**TEXT PASSAGE**
........
Raised in Fear: Obsolete Technology, Retro-Futurism, Ultra-Violence, and Stanley Kubrick

Raised in Fear: Obsolete Technology, Retro-Futurism, Ultra-Violence, and Stanley Kubrick

nullI have always been drawn to visions of the future, but little did I know what brutal images were held on the Beta videocassette of Stanley Kubrick’s A Clockwork Orange I rented at the tender age of ten.  Although the film had been banned in Great Britain, it was shelved innocently in the science fiction section of Johnny’s TV, and no one would have thought of suggesting that this might be inappropriate viewing for a child.  By the time I reached the infamous scene where Alex and his droogs violently assault and rape a woman while forcing her husband to watch, I knew that I had crossed some indefinable line and that I couldn’t turn back. Later, wondering what had led me to this most disturbing of film experiences, I realized that it had all started with a filmstrip. 

Once upon a time, before Ken Burns, teachers needing a break from making lesson plans would beguile their classes with a charming and primitive piece of media technology: the filmstrip. An inexpensive and uncomplicated alternative to moving film projection, filmstrips consisted simply of a little reel of cellulose about the size of a roll of tape, encased in a cardboard or plastic box, accompanied with an audiocassette. The projector was not designed to move the filmstrip, just to beam its expanded image onto a screen: the task of moving one still image to the next generally fell to a student volunteer, often myself, who was prompted by a loud beep from the cassette recording that provided narration and image. To those who grew up in the era of the filmstrip, this distinctive beep is like an electronic Madeleine, unleashing a flood of childhood memories.  Oh, bliss it was in that era to be alive, but to be in A/V club was very heaven!

nullSuch primitive media technologies have a distinctive charm that, like Czech animation or natural history dioramas, is indistinguishable from their premature obsolescence.  There is something poignant about the notion of watching sequences of still images in an age of television and film. I remember settling into the experience of viewing these slow-moving narratives as into a kind of meditational trance, broken occasionally by the pitch bend and warbling of stretched cassette tape. How fitting, then, that this peculiar medium would be the means of introducing me to the strange world of early electronic music.

One afternoon our music class took a break from our usual routine of playing recorders, banging out Carl Orff compositions on wooden xylophones, or singing obscure Civil War ballads in order to watch a “very special filmstrip” about a new kind of instrument that could make all the sounds of an orchestra and more. The sound of the filmstrip’s signal beep gradually gave way to a host of bleeps and bloops, which first amused, then mesmerized me. As the narrator led us through the inventions of Léon Theremin, Robert Moog, and Raymond Scott, we eventually reached a sequence describing “The Synthesizer Today,” which included such seventies classics as the theme to The Rockford Files, “Popcorn” by Hot Butter, and Wendy Carlos’ Switched on Bach, which was followed by a brief mention of Carlos’ music for A Clockwork Orange, accompanied by Philip Castle’s iconic poster image. The combination of strange, alluring sounds and stark futuristic imagery proved irresistible, and the prospect of seeing Kubrick’s film was added to my growing list of adolescent obsessions.
........
(Dataset entries)
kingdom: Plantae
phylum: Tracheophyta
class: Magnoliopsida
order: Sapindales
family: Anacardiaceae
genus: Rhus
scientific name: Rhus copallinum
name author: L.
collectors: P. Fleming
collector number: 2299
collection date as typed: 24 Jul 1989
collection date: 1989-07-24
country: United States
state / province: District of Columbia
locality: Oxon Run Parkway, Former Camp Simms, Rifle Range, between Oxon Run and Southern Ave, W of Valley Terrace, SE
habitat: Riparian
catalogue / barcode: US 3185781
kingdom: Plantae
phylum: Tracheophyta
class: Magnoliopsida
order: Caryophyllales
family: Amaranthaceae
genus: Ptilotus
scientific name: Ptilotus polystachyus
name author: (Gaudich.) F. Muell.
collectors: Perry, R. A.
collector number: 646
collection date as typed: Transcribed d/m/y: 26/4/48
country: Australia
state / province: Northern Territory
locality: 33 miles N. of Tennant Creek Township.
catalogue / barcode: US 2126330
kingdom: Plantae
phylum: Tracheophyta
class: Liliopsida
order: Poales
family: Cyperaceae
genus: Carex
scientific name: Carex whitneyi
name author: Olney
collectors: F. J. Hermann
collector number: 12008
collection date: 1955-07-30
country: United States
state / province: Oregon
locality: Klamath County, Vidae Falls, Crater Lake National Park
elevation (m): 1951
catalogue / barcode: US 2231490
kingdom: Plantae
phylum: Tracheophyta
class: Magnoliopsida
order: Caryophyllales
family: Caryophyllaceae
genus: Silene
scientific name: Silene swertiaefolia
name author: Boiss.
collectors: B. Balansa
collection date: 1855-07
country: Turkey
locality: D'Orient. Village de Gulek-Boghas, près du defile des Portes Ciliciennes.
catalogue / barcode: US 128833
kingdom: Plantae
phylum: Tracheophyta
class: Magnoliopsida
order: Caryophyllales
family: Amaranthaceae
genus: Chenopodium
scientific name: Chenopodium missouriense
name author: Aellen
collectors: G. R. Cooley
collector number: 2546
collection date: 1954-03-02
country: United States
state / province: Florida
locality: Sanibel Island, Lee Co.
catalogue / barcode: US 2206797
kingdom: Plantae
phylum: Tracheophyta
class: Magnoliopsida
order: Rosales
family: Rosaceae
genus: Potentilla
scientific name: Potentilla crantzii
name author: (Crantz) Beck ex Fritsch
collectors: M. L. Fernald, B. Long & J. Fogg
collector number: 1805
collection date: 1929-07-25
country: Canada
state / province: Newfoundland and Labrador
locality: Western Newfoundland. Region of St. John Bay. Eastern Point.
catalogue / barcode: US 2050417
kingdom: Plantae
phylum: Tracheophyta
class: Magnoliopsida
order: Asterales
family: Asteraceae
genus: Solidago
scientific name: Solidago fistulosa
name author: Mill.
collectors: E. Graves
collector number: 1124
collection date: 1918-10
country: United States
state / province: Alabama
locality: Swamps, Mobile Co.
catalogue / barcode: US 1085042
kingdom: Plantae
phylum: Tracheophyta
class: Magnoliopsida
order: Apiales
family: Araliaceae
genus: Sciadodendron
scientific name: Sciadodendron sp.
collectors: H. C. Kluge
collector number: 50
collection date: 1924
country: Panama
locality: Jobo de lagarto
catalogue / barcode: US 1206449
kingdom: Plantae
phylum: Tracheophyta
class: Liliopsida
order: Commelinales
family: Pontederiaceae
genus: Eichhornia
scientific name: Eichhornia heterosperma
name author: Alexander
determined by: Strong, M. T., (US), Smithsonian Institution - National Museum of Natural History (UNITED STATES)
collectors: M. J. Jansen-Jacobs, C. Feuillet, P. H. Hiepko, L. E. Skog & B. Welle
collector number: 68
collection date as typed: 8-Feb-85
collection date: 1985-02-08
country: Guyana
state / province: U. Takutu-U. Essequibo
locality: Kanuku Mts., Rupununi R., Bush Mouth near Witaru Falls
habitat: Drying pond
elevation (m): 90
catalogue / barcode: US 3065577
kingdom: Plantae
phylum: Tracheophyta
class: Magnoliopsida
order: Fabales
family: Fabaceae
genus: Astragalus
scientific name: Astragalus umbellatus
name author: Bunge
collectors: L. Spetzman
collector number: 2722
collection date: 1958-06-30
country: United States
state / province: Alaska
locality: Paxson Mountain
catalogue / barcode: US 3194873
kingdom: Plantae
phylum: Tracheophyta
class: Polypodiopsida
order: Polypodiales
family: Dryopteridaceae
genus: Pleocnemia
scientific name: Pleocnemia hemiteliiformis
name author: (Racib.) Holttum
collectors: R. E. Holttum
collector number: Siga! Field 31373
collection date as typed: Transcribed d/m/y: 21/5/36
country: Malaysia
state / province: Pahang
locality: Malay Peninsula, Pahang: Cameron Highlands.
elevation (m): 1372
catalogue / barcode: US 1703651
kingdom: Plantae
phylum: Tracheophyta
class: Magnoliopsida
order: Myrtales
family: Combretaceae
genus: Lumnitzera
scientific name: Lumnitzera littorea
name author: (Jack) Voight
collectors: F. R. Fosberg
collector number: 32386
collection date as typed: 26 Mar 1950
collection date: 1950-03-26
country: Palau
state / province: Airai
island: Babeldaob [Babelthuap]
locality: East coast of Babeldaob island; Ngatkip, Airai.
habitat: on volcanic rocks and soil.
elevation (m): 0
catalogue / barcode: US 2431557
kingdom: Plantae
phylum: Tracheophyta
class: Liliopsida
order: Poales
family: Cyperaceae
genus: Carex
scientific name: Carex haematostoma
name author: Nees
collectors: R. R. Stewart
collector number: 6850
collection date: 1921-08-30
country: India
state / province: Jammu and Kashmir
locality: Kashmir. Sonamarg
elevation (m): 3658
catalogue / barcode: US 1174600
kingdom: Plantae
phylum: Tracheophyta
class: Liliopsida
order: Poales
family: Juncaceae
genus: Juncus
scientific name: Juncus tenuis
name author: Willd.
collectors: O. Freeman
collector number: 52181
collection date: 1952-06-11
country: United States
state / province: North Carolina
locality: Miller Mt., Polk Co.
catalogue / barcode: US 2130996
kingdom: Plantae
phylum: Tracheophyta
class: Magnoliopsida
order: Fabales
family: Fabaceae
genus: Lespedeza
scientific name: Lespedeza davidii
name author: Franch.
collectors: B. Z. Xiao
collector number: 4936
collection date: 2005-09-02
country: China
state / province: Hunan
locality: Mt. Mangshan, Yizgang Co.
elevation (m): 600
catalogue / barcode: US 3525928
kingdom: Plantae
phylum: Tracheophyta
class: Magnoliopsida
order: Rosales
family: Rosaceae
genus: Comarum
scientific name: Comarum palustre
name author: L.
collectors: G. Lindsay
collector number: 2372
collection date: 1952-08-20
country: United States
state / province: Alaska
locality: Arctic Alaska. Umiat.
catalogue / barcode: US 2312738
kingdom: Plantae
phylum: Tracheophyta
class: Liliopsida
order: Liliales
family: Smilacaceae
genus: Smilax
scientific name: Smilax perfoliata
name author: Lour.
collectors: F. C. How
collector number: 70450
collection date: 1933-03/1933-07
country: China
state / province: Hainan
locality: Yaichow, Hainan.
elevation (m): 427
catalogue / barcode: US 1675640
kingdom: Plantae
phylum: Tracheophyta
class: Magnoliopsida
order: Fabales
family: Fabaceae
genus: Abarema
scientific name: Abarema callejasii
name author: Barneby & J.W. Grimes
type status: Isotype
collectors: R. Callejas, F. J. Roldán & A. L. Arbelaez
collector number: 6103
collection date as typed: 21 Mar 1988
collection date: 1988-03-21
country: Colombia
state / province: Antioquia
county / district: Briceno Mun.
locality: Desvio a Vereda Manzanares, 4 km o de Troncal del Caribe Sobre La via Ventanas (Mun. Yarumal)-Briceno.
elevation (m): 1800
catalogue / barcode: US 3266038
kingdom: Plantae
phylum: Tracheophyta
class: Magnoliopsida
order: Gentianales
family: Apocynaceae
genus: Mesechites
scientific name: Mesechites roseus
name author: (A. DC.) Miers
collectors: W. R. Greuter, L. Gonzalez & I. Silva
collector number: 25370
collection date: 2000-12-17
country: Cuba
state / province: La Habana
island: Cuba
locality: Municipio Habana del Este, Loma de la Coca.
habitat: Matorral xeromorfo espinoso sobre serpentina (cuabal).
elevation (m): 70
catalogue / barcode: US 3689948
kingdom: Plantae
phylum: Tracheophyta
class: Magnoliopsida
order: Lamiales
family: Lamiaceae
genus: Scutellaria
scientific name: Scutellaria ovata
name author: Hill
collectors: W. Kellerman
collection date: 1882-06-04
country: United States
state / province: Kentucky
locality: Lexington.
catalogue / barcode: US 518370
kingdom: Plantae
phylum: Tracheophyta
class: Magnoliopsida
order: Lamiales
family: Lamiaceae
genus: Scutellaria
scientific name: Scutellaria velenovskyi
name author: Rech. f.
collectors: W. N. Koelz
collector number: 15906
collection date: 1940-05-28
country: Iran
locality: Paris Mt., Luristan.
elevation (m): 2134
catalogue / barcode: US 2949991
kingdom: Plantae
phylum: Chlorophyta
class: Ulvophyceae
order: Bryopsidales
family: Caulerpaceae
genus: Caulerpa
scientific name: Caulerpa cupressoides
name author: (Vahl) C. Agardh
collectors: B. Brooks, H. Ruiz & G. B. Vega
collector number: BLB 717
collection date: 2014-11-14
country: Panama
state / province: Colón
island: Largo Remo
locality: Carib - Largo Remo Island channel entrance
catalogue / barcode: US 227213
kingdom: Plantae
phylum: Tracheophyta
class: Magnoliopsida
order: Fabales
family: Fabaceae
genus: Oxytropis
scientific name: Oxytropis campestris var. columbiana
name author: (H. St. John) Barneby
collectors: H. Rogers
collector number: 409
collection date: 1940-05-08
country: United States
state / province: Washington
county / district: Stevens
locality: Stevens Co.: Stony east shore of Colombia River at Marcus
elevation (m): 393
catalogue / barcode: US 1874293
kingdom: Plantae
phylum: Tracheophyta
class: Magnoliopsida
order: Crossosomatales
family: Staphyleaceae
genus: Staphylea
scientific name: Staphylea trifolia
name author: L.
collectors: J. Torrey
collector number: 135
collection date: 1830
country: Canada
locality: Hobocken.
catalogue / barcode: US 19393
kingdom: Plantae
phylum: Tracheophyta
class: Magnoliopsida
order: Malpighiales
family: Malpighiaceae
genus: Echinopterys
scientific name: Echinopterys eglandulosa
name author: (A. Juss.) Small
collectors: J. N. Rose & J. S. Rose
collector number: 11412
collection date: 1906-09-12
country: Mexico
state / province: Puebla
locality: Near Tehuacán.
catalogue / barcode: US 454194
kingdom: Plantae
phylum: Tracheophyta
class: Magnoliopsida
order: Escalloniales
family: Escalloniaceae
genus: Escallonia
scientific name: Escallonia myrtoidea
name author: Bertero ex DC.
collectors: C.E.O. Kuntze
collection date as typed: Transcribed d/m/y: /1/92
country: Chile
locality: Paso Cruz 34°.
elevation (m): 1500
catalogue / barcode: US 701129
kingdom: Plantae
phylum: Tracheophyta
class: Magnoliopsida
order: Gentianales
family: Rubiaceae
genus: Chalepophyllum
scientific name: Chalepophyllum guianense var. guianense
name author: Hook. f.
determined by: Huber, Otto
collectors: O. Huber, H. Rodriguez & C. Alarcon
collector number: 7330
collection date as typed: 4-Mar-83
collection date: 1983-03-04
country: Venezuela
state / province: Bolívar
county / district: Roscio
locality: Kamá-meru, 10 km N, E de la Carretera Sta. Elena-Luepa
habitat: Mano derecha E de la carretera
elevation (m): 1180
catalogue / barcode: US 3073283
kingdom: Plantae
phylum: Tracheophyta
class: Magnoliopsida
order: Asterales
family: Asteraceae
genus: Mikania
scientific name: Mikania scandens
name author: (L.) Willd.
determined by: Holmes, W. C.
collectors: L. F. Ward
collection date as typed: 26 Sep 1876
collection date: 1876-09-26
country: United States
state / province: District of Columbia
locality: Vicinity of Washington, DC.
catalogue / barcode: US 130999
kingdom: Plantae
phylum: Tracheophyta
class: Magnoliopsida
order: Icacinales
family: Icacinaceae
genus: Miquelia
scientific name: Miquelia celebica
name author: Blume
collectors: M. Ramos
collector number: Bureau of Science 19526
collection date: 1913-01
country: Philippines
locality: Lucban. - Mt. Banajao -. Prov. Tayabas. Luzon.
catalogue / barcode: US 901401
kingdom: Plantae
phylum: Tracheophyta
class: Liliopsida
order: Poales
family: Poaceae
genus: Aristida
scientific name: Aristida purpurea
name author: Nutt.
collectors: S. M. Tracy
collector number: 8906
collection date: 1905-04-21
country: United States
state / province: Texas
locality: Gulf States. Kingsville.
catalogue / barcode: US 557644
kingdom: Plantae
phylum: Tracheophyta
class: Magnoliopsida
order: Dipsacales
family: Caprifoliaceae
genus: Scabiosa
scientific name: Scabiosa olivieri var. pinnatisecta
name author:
........
**EXERCISE INSTRUCTIONS**
Carry on the Kubrick and filmstrip piece from the point where it stops. The rows come from a separate source.

**ANSWER TO THE PROBLEM**
nullSeeing the horrific rape scene in the film left a similarly indelible impression on me, and proved to be as effective an education in the immorality of violence against women as the education the film’s protagonist experiences as part of his aversion therapy.  This scene remains the image that comes to mind whenever I hear the word rape, and it gave me an early, brutal understanding of the uniquely sadistic and degrading nature of this act. If prostitution can be glibly referred to as the oldest profession, then surely rape is the oldest crime.  Ironic, then, that the film I had hoped would take me into an imagined future ended up exposing me to the primitive and the barbaric.   

This is, of course, one of Kubrick’s abiding themes, most concisely presented as the visual argument of 2001: A Space Odyssey’s opening sequence, where a thigh bone used as a primitive murder weapon is thrown into the sky and becomes a space-ship. Alex and his droogs prowl a decayed urban landscape, its unrelenting bleakness evoking Orwellian images of dystopian futurity.  As they set about their brutal acts of ultra-violence, the film ruthlessly undoes any naïve faith we might have had in dreams of future progress.  Wendy Carlos’ innovative score provides an aural parallel to this experience by rendering familiar classical pieces in electronic form, often accentuating their raw undertones. 

nullAs a teenager I would return to the film, drawn to the stark images of a retrogressive future that seemed closer than ever. I later learned that most of the film was shot, not on sets, but in actual London settings, including Thamesmead, one of many planned urban communities of the 1960s and 1970s that produced scenarios not unlike that presented in Kubrick’s film, when families experienced traumatic feelings of disorientation as they relocated to blocks of buildings that had little in common with the neighborhoods they’d grown up in.  What was an unpleasant reality for many Londoners became for me a kind of stark fantasy image, one on which I gazed obsessively in its various permutations, as seen on album covers and music videos produced by a new wave of electronic artists, like Gary Numan, John Foxx, and The Human League, composing pop music for a dark future.

nullThough I still deplored the violent acts of Alex and his mates, A Clockwork Orange resumed its earlier place among my obsessions. As with Alex, the film’s earlier aversion therapy didn’t take. Perhaps that’s because none of us experience only one form of social conditioning. While Alex is given nausea-inducing drugs meant to establish negative associations with the violent images on screen, his therapists clearly underestimate the staying power of his previous conditioning.

The influences on Alex’s life can be regarded simply as various forms of technology. Whether these take the form of synthetic drugs or synthetic music, planned community or penal institution, they are all highly contrived, elaborately developed cultural constructions that condition him in a variety of ways, many of them contradictory, many of them unplanned. Similarly, when my music teacher played a film strip one day in 1975, she couldn’t have anticipated that it would induce one of her students to rent a video that would expose him to traumatic scenes of ultra-violence, nor could I have anticipated that the sound of synthesizers would lead me through an image of the future that would initially repulse me, and later draw me towards its dangerous attractions.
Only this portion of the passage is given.